Review the job description carefully, because every executive assistant job has different requirements. By knowing what a company expects from an executive assistant, you can formulate your answers in a way that shows that you are a good fit. Not all executive assistant positions are the same. For example, an executive assistant positing at one company may require you to have a degree and managerial experience, while another may require you to have good writing skills and the ability to create presentations. If there is a duty in the job description with which you do not have a lot of experience, you can state that one of your professional goals is to gain experience and improve your skills in that particular area. As an example, if you only have basic knowledge about taking the minutes at a meeting, you can tell an interviewer that you know the general format of meeting minutes. You can also state that since every company publishes its minutes in a different manner, you will have no problem learning that company's particular format.
Learn about the company and the individual you will assist. You can learn about the company on its website, which may also include profiles of those in executive positions. Learn about the company’s and prospective supervisor’s goals and state how they align with your professional goals during the interview.
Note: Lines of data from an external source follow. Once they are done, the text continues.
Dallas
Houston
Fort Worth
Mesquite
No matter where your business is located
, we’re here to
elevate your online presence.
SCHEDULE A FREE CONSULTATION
Do not be shy when talking about your skills and strengths. Executive assistants have several responsibilities and companies seek individuals who are smart, dependable and organized to fill this role. When listing your strengths and skills, provide examples of times you used them. For example, if you have great organization skills, you could talk about a time you created an efficient filing and organization system for an office that lacked one. As you talk about your attributes, state how they benefited past employers.
Be honest about your weaknesses as an executive assistant. When an interviewer asks you about your weaknesses, she is not trying to make you feel bad about yourself. Instead, she is trying to learn about your goals, how you seek to improve yourself professionally and how you overcome obstacles. While an executive assistant has several responsibilities, no one is perfect. Weaknesses an executive assistant may have include time management skills, computer skills, working under pressure, handling certain personality types, typing skills and writing ability. When asked about weaknesses during an interview, be upfront and tell the interviewer how you currently handle or plan to deal with the situation. For example, if you state that you have a hard time working under pressure, you can counter the negative statement and say that you have or are trying to overcome this obstacle by creating a to-do list, prioritizing tasks and staying organized.
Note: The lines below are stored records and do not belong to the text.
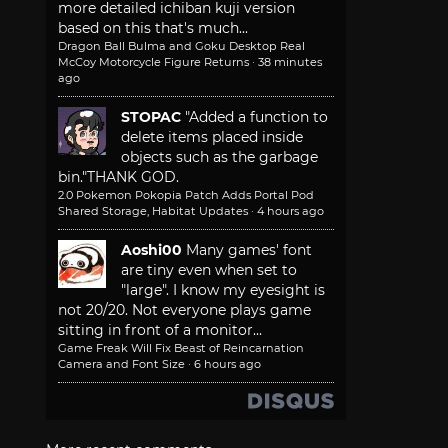
more detailed ichiban kuji version
based on this that's much...
Dragon Ball Bulma and Goku Desktop Real
McCoy Motorcycle Figure Returns
·
38 minutes
ago
STOPAC
"Added a function to
delete items placed inside
objects such as the garbage
bin."
THANK GOD.
2.0 Pokemon Pokopia Patch Adds Portal Pod
Shared Storage, Habitat Updates
·
4 hours ago
Aoshi00
Many games' font
are tiny even when set to
"large". I know my eyesight is
not 20/20. Not everyone plays game
sitting in front of a monitor...
Game Freak Will Fix Beast of Reincarnation
Camera and Font Size
·
6 hours ago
Prove that while you may work for one person as an executive assistant, you are also a team player who works well without directions. During an interview, discuss how you have helped others at previous assistant jobs and shared common goals. For example, you may tell an interviewer about a time when you worked with a team a former supervisor led in preparation for an important conference. At the same time, tell the interviewer that you are a self-starter who does not need to be pushed to accomplish tasks or stay focused and motivated. Because executive assistants must work well independently, talk about how you are able to develop a routine, yet remain flexible, all while being able to anticipate your supervisor's needs. In addition, discuss how you have shown initiative or gone the extra mile as an assistant for a supervisor or office. An example of showing initiative as an executive assistant can include placing a copy of your supervisor's daily calendar on his desk every morning without being asked or developing an organization system even though it was out of the scope of your duties.